A TTAG commentator published this under one of our posts. As of this morning, I’ve learned that he is not the author. I’m contacting the copyright holder for permission to use the material. I apologize for any inconvenience or misunderstanding this may have caused.
Woolard v. Shedian was not really a great win. Read the opinion, and see what, really, we won. Sadly, our wins are having an ever narrowing scope of success. This “favorable” ruling contains much adverse language. Problems . . .
1. The Appellate Court in the 4th may reverse, though this is unlikely, since the holding is so weak.
2. If upheld by the S.C., at best, this may have swatted down some “shall issue,” so look for states to sharpen their issue language or dump permits, altogether, and allow carry only to narrow statutory classes.
3. If the case never makes it to the S.C., look for other states to ignore it. Additionally, other states are unlikely to have 1:1 language with Maryland, so look for potentially affected states to claim their language is different, thus falling outside the holding.
4. The case is utterly silent on non-permit carry, even suggesting that permits are well and good for states to require. If this case becomes binding on MD, their absolute right to RKBA has not been recognized.
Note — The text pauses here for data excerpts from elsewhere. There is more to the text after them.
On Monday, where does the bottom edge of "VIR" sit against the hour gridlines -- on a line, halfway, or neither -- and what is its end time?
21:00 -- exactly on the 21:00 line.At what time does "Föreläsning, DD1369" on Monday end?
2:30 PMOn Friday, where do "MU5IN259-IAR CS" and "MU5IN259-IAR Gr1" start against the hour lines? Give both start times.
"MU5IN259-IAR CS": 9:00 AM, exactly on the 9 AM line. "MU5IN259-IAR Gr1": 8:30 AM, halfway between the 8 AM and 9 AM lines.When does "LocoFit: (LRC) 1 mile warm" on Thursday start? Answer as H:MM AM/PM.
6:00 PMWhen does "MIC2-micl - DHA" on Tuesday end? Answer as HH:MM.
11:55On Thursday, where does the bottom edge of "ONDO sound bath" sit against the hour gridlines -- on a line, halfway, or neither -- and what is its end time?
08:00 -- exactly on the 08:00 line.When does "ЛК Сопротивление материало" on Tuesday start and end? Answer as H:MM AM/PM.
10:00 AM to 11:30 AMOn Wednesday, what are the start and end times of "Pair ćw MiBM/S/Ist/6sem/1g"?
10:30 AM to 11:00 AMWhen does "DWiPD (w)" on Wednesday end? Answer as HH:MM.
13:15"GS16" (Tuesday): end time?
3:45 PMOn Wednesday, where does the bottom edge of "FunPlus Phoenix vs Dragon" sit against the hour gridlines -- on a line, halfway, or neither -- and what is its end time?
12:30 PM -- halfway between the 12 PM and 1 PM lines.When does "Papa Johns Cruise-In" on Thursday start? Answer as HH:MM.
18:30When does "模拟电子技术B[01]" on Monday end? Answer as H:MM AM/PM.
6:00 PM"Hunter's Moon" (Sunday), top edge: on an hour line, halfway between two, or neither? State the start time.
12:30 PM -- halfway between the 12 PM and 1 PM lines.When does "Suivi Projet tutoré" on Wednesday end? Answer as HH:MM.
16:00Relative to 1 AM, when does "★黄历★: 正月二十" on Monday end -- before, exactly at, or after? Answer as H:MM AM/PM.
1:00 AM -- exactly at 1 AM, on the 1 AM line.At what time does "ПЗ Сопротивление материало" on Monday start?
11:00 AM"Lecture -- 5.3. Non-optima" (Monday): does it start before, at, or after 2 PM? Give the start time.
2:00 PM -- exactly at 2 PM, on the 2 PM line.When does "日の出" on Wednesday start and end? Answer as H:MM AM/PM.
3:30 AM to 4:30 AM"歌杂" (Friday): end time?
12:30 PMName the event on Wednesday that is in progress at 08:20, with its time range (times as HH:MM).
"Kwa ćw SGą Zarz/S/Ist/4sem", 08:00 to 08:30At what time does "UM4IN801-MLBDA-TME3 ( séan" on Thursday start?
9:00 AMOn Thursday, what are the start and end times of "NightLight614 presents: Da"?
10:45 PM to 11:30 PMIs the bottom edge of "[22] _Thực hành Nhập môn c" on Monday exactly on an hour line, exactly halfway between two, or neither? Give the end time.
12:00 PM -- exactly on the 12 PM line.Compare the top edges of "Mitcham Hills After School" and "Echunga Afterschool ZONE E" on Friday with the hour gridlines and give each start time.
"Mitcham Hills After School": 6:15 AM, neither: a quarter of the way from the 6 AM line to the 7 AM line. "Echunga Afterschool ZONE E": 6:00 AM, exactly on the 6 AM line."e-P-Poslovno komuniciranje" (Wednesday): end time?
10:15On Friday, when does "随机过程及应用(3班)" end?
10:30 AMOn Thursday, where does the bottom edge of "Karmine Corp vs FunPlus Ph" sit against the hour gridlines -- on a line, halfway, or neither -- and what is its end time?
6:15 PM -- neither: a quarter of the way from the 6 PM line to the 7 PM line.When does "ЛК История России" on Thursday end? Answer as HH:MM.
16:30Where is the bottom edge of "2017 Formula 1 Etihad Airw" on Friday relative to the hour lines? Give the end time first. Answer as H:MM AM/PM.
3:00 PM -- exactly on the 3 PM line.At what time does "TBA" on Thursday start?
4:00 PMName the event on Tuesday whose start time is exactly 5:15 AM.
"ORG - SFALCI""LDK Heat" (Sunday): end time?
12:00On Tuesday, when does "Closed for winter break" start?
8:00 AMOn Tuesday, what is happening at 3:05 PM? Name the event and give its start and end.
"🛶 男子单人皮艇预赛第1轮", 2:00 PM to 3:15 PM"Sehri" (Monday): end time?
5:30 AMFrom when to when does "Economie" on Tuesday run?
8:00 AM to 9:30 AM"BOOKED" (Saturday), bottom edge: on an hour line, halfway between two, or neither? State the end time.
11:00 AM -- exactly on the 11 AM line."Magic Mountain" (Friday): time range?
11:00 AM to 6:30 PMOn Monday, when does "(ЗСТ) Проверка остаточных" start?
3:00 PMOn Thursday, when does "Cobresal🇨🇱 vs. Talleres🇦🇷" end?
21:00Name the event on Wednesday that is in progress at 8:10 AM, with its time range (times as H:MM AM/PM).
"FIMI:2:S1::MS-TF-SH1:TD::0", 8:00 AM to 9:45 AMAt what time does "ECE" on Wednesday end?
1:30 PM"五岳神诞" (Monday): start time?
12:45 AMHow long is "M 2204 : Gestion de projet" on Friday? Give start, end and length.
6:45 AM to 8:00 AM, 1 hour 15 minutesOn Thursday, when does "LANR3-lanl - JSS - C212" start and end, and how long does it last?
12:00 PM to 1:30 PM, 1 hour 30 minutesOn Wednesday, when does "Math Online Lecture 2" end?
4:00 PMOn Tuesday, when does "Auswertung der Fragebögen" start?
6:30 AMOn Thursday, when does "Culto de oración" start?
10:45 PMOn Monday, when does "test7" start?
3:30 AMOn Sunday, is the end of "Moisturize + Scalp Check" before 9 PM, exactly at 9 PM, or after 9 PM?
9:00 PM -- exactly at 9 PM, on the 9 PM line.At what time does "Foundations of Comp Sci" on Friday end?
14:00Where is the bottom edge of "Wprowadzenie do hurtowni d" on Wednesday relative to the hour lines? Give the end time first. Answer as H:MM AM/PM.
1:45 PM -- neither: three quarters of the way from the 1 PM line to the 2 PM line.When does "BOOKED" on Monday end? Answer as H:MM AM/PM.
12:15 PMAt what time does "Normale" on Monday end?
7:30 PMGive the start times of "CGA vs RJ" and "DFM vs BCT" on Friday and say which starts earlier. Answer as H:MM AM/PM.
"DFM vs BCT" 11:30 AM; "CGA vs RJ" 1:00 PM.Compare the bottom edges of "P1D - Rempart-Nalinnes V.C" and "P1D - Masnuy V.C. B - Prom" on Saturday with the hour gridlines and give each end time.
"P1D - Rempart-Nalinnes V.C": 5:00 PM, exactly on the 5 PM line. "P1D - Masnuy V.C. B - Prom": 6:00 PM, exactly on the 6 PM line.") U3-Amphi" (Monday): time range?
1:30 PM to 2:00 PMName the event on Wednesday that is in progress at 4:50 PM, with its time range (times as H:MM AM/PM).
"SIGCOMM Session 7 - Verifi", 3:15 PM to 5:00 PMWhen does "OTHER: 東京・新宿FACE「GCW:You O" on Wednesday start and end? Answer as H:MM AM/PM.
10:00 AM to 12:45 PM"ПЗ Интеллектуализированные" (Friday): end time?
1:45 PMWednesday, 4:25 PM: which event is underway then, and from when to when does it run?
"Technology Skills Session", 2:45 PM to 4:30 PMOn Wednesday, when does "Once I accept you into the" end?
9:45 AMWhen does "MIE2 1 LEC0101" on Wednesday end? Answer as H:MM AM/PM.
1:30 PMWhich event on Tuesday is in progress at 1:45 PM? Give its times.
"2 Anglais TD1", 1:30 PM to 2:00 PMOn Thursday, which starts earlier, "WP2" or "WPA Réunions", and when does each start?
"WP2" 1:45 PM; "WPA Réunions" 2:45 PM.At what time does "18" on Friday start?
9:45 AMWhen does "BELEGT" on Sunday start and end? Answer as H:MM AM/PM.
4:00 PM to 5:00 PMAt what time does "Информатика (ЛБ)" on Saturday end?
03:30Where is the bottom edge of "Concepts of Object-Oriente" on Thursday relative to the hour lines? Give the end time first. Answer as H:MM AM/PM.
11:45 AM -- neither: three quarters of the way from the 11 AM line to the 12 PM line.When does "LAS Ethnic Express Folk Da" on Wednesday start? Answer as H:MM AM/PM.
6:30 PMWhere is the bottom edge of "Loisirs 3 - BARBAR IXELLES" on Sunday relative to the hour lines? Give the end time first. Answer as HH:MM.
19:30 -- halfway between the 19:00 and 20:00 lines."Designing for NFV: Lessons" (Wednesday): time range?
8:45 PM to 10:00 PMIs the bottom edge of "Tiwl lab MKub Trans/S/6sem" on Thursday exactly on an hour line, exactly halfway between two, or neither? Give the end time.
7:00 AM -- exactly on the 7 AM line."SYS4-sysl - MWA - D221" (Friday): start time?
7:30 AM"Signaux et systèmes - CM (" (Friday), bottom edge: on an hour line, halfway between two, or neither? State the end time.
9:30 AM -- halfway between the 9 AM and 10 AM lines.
Their right is subject to the state legislature first enacting a permit scheme.
5. Per the court, the MD legislature may merely alter its criteria slightly, leaving intact “shall-issue” and forcing another, likely unsuccessful, lawsuit.
6. The Court violently refused to place the First and Second Amendments on the same footing, citing no authority, merely cheapening the 2A by force.
7. “Intermediate scrutiny” is barely protection against overreach and encroachment.
8. We now have a disastrous doctrine of “core” and “non-core” Second Amendment exercise.
In Heller and McDonald, Gura fought a city. Fighting states will be far tougher, and the Federal courts are going to be extremely unwilling to trod underfoot state sovereignty.
We don’t need more “favorable” rulings like this.
From Woollard v. Sheridan:
“[T]his Court is mindful of Judge Wilkinson‘s admonition that one should venture into the unmapped reaches of Second Amendment jurisprudence only upon necessity and only then by small degree.”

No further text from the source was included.